TWO FLAGS WEST

TWO FLAGS WEST

(director: Robert Wise; screenwriters: Casey Robinson/based on a story by Frank S. Nugent and Curtis Kenyon; cinematographer: Leon Shamroy; editor: Louis Loeffler; music: Hugo Friedhofer; cast: Joseph Cotten (Col. Clay Tucker), Linda Darnell (Elena Kenniston), Jeff Chandler (Maj. Henry Kenniston), Cornel Wilde (Capt. Mark Bradford), Dale Robertson (Lem), Jay C. Flippen (Sgt. Terrance Duey), Noah Beery (Cy Davis), Harry von Zell (Ephraim Strong), John Sands (Lt. Adams), Arthur Hunnicutt (Sgt. Pickens); Runtime: 92; MPAA Rating: NR; producer: Casey Robinson; 20th Century Fox; 1950)


The Western has a thoughtful historical premise and makes the most of it by the solid direction of Wise.
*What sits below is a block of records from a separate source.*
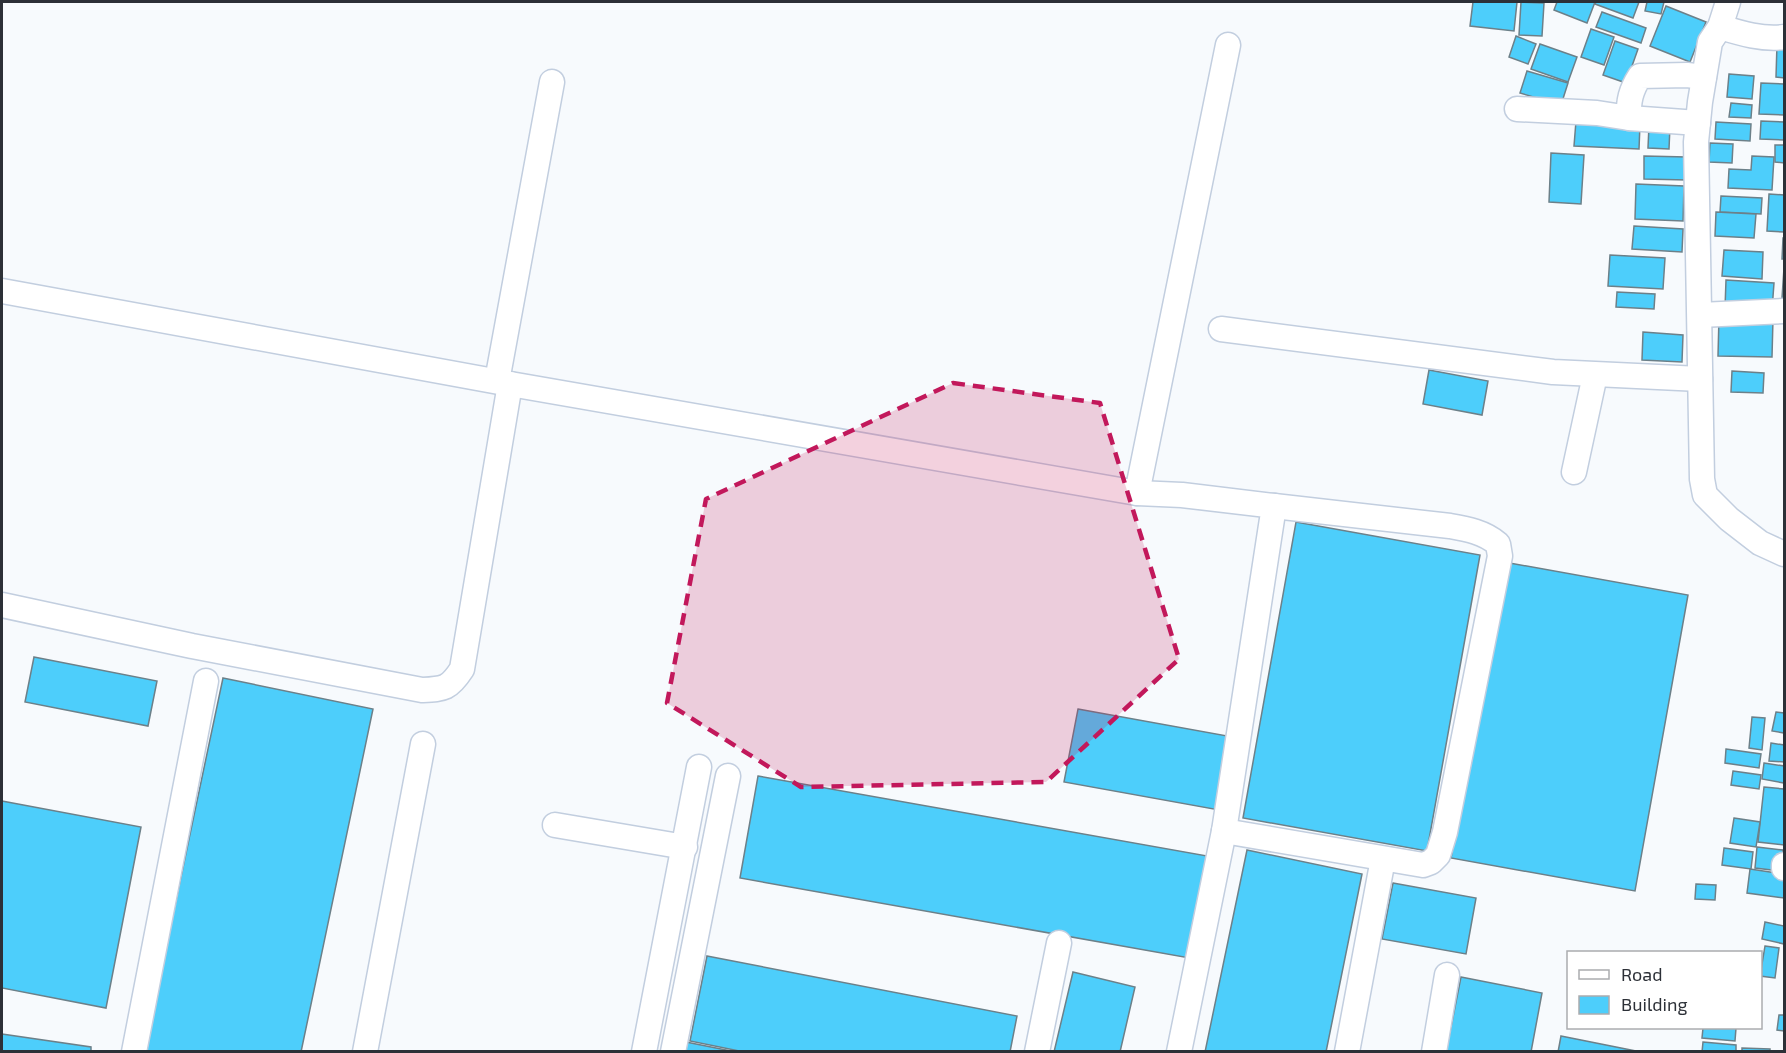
<svg xmlns="http://www.w3.org/2000/svg" width="1786" height="1053" font-family="'Exo 2',sans-serif">
	<style>
		.building { fill: #4dcefb; stroke: #6c8089; stroke-width: 1.5 }
		.lines { fill: none; stroke-linecap: round; stroke-linejoin: round }
		.minor-casing { stroke: #c2cedf; stroke-width: 27 }
		.minor { stroke: #fff; stroke-width: 24 }
		.marked { fill: #c2185b; fill-opacity: 0.2; stroke: #c2185b; stroke-width: 4.5; stroke-dasharray: 12 8; stroke-linejoin: round }
	</style>
	<rect width="100%" height="100%" fill="#f7fafd"/>
	<!-- building -->
	<g class="building">
		<path d="M 1473,2 L 1517,2 L 1514,31 L 1470,26 Z"/>
		<path d="M 1521,2 L 1544,3 L 1542,36 L 1519,35 Z"/>
		<path d="M 1557,2 L 1595,2 L 1587,23 L 1554,10 Z"/>
		<path d="M 1596,2 L 1639,2 L 1633,18 L 1595,4 Z"/>
		<path d="M 1647,2 L 1664,2 L 1661,14 L 1645,11 Z"/>
		<path d="M 1666,6 L 1706,22 L 1690,62 L 1650,46 Z"/>
		<path d="M 1602,12 L 1646,28 L 1641,43 L 1596,27 Z"/>
		<path d="M 1591,29 L 1614,37 L 1604,65 L 1581,57 Z"/>
		<path d="M 1516,36 L 1536,44 L 1528,64 L 1509,57 Z"/>
		<path d="M 1615,41 L 1638,49 L 1626,83 L 1603,75 Z"/>
		<path d="M 1540,44 L 1577,57 L 1568,82 L 1531,69 Z"/>
		<path d="M 1777,44 L 1784,44 L 1784,78 L 1776,77 Z"/>
		<path d="M 1527,71 L 1568,83 L 1561,105 L 1520,93 Z"/>
		<path d="M 1729,74 L 1754,76 L 1752,99 L 1727,97 Z"/>
		<path d="M 1761,83 L 1784,84 L 1784,115 L 1759,114 Z"/>
		<path d="M 1731,103 L 1752,105 L 1751,118 L 1729,117 Z"/>
		<path d="M 1576,121 L 1640,124 L 1639,149 L 1574,146 Z"/>
		<path d="M 1761,121 L 1784,122 L 1784,140 L 1760,139 Z"/>
		<path d="M 1716,122 L 1751,124 L 1750,141 L 1715,139 Z"/>
		<path d="M 1649,125 L 1670,126 L 1669,149 L 1648,148 Z"/>
		<path d="M 1710,143 L 1733,144 L 1732,163 L 1709,162 Z"/>
		<path d="M 1775,145 L 1784,145 L 1784,163 L 1775,162 Z"/>
		<path d="M 1551,153 L 1584,155 L 1581,204 L 1549,202 Z"/>
		<path d="M 1644,156 L 1687,157 L 1687,180 L 1644,179 Z"/>
		<path d="M 1752,156 L 1774,157 L 1772,190 L 1728,188 L 1729,169 L 1751,170 Z"/>
		<path d="M 1636,184 L 1684,186 L 1683,221 L 1635,219 Z"/>
		<path d="M 1769,194 L 1784,195 L 1784,232 L 1767,231 Z"/>
		<path d="M 1721,196 L 1762,198 L 1761,214 L 1720,212 Z"/>
		<path d="M 1716,212 L 1756,214 L 1754,238 L 1715,236 Z"/>
		<path d="M 1634,226 L 1683,229 L 1682,252 L 1632,249 Z"/>
		<path d="M 1783,238 L 1784,238 L 1784,259 L 1782,259 Z"/>
		<path d="M 1724,250 L 1763,252 L 1762,279 L 1722,276 Z"/>
		<path d="M 1610,255 L 1665,258 L 1663,289 L 1608,286 Z"/>
		<path d="M 1784,268 L 1784,298 L 1782,298 Z"/>
		<path d="M 1726,280 L 1774,283 L 1772,310 L 1725,308 Z"/>
		<path d="M 1617,292 L 1655,294 L 1654,309 L 1616,307 Z"/>
		<path d="M 1719,317 L 1773,319 L 1772,357 L 1718,356 Z"/>
		<path d="M 1643,332 L 1683,335 L 1682,362 L 1642,360 Z"/>
		<path d="M 1429,370 L 1488,381 L 1482,415 L 1423,404 Z"/>
		<path d="M 1732,371 L 1764,373 L 1763,393 L 1731,392 Z"/>
		<path d="M 1296,522 L 1480,555 L 1427,851 L 1243,818 Z"/>
		<path d="M 1504,562 L 1688,595 L 1635,891 L 1451,858 Z"/>
		<path d="M 34,657 L 157,681 L 148,726 L 25,702 Z"/>
		<path d="M 223,678 L 373,709 L 301,1052 L 144,1052 Z"/>
		<path d="M 1078,709 L 1233,737 L 1219,810 L 1064,782 Z"/>
		<path d="M 1776,712 L 1784,713 L 1784,733 L 1772,731 Z"/>
		<path d="M 1752,717 L 1765,718 L 1762,750 L 1749,748 Z"/>
		<path d="M 1771,743 L 1784,745 L 1784,762 L 1769,761 Z"/>
		<path d="M 1726,749 L 1761,754 L 1759,768 L 1725,763 Z"/>
		<path d="M 1764,763 L 1784,766 L 1784,783 L 1762,779 Z"/>
		<path d="M 1733,771 L 1761,775 L 1759,789 L 1731,785 Z"/>
		<path d="M 758,776 L 1213,857 L 1195,959 L 740,878 Z"/>
		<path d="M 1764,787 L 1784,789 L 1784,845 L 1758,842 Z"/>
		<path d="M 2,801 L 141,827 L 106,1008 L 2,988 Z"/>
		<path d="M 1734,818 L 1760,822 L 1756,847 L 1730,843 Z"/>
		<path d="M 1757,847 L 1783,850 L 1781,871 L 1755,868 Z"/>
		<path d="M 1724,848 L 1753,852 L 1751,869 L 1722,865 Z"/>
		<path d="M 1247,850 L 1362,874 L 1326,1052 L 1205,1052 Z"/>
		<path d="M 1750,869 L 1784,874 L 1784,898 L 1747,893 Z"/>
		<path d="M 1393,883 L 1476,898 L 1466,954 L 1382,939 Z"/>
		<path d="M 1696,884 L 1716,885 L 1715,900 L 1695,899 Z"/>
		<path d="M 1765,922 L 1784,926 L 1784,944 L 1762,939 Z"/>
		<path d="M 1765,946 L 1779,948 L 1775,978 L 1760,976 Z"/>
		<path d="M 707,956 L 1017,1016 L 1010,1052 L 744,1052 L 690,1041 Z"/>
		<path d="M 1073,972 L 1135,987 L 1120,1052 L 1054,1052 Z"/>
		<path d="M 1461,977 L 1542,993 L 1531,1052 L 1446,1052 Z"/>
		<path d="M 1779,1015 L 1784,1015 L 1784,1031 L 1777,1030 Z"/>
		<path d="M 1703,1028 L 1736,1028 L 1735,1041 L 1702,1038 Z"/>
		<path d="M 2,1034 L 91,1047 L 91,1052 L 2,1052 Z"/>
		<path d="M 1561,1036 L 1641,1052 L 1558,1052 Z"/>
		<path d="M 686,1042 L 736,1052 L 684,1052 Z"/>
		<path d="M 1703,1042 L 1736,1045 L 1736,1052 L 1702,1052 Z"/>
		<path d="M 1742,1048 L 1770,1049 L 1770,1052 L 1742,1052 Z"/>
	</g>
	<g class="lines">
		<defs>
			<g id="minor">
				<path d="M 1728,2 L 1720,27 L 1710,42 L 1700,102 L 1696,142 L 1702,479 L 1705,495 L 1729,519 L 1760,543 L 1784,554"/>
				<path d="M 1720,27 C 1740,33 1763,40 1784,37"/>
				<path d="M 1517,109 L 1597,113 L 1629,118 L 1698,123"/>
				<path d="M 1629,118 C 1628,101 1631,90 1640,76 L 1687,75 L 1704,77"/>
				<path d="M 2,291 L 510,384 L 1137,493 L 1228,45"/>
				<path d="M 1700,315 L 1784,311"/>
				<path d="M 1221,329 L 1553,372 L 1700,379"/>
				<path d="M 497,381 L 552,82"/>
				<path d="M 1574,472 L 1595,375"/>
				<path d="M 1137,493 L 1182,495 L 1274,506 L 1224,831 L 1179,1052"/>
				<path d="M 2,605 L 192,646 L 422,690 C 444,689 449,689 462,669 L 510,384"/>
				<path d="M 555,825 L 685,847"/>
				<path d="M 1224,831 L 1423,865 L 1431,862 L 1438,855 L 1445,832 L 1500,556 L 1498,544 C 1484,532 1467,529 1450,526 L 1274,506"/>
				<path d="M 1784,865 L 1784,868"/>
				<path d="M 134,1052 L 206,681"/>
				<path d="M 365,1052 L 423,744"/>
				<path d="M 644,1052 L 699,767"/>
				<path d="M 673,1052 L 728,776"/>
				<path d="M 1037,1052 L 1059,943"/>
				<path d="M 1347,1052 L 1383,859"/>
				<path d="M 1434,1052 L 1447,975"/>
			</g>
		</defs>
		<!-- minor casing -->
		<use href="#minor" class="minor-casing"/>
		<!-- minor -->
		<use href="#minor" class="minor"/>
	</g>
	<!-- marked area -->
	<path class="marked" d="M 953,383 L 1100,403 L 1179,659 L 1046,782 L 801,787 L 667,703 L 706,499 Z"/>
	<!-- border -->
	<rect width="1786" height="1053" fill="none" stroke="#2c3037" stroke-width="6"/>
	<!-- legend -->
	<rect x="1567" y="951" width="195" height="78" fill="#ffffff" stroke="#abacaf" stroke-width="1.5"/>
	<rect x="1579" y="970" width="30" height="9" fill="#ffffff" stroke="#abacaf" stroke-width="1.5"/>
	<text x="1621" y="981" font-size="18" fill="#2c3037">Road</text>
	<rect x="1579" y="996" width="30" height="18" fill="#4dcefb" stroke="#abacaf" stroke-width="1.5"/>
	<text x="1621" y="1011" font-size="18" fill="#2c3037">Building</text>
</svg>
Reviewed by Dennis Schwartz

Indian-fighting Western set during the Civil War. It’s directed in a satisfying fast pace by Robert Wise(“Executive Suite”/”The Set-Up”/”Run Silent Run Deep”), whobased it on a story by Frank S. Nugent and Curtis Kenyon. ProducerCasey Robinson writes the screenplay. The b/w pic has good location shots by cinematographer Leon Shamroy; it was shot in New Mexico at San Ildefonso Pueblo, a community of Tewa Indians just outside of Santa Fe.

The pic opens with the following statement: “On December 8, 1863, President Abraham Lincoln issued a Special Proclamation, whereby Confederate Prisoners of War might gain their freedom, provided they would join the Union Army to defend the frontier West against the Indians.” It then turns to a prison camp at Rock Island, Illinois, in the autumn of 1864, where the wounded Union camp commander, Captain Mark Bradford (Cornel Wilde), offers 43 Confederate prisoners the chance to be paroled on a full pardon if they agree to be recruited into the Union army to fight Indians out West. They’re told they would never have to fight Rebs. War hero Confederate Colonel Clay Tucker (Joseph Cotten), who rode with Jeb Stuart, agrees after taking a vote where he broke the tie, and is commissioned as a 2nd lieutenant. Tucker sees this as an opportunity to escape almost certain death in the harsh prison and live to fight another day for the South. The unit joins the 3rd Cavalry, stationed at the remote Fort Thorn, New Mexico. The fort is commanded by the embittered Major Henry Kenniston (Jeff Chandler), who escaped a Reb prison camp and walks with a limp sustained in battle. Both Tucker and Kenniston are honorable soldiers, which makes it easier for the Major to accept Tucker even though he doesn’t trust him and resents the Rebs for killing his officer brother in a major battle. Elena Kenniston (Linda Darnell) is the hottie Spanish widow of the Major’s brother, who is waiting at the fort to receive an armed patrol to escort her back to her Monterey, California, family home and small vineyard. The war-weary Elena realizes the Major loves her even if he doesn’t say so, as does Bradford. But she remains elusive to both, only talking openly with the Colonel.

The rousing Western has a thoughtful historical premise and makes the most of it by the solid direction of Wise. It has an action-packed Indian attack on the fort, that was precipitated when the hateful Major unnecessarily killed the chief’s son.

Chandler’s acting is wooden as usual, and the overwrought melodramatic love triangle peters out. It ends with the Darnell character moving onto her home and telling the Colonel, who just lost his home in Georgia to the advancing army of General Sherman, that “It will all seem better tomorrow.”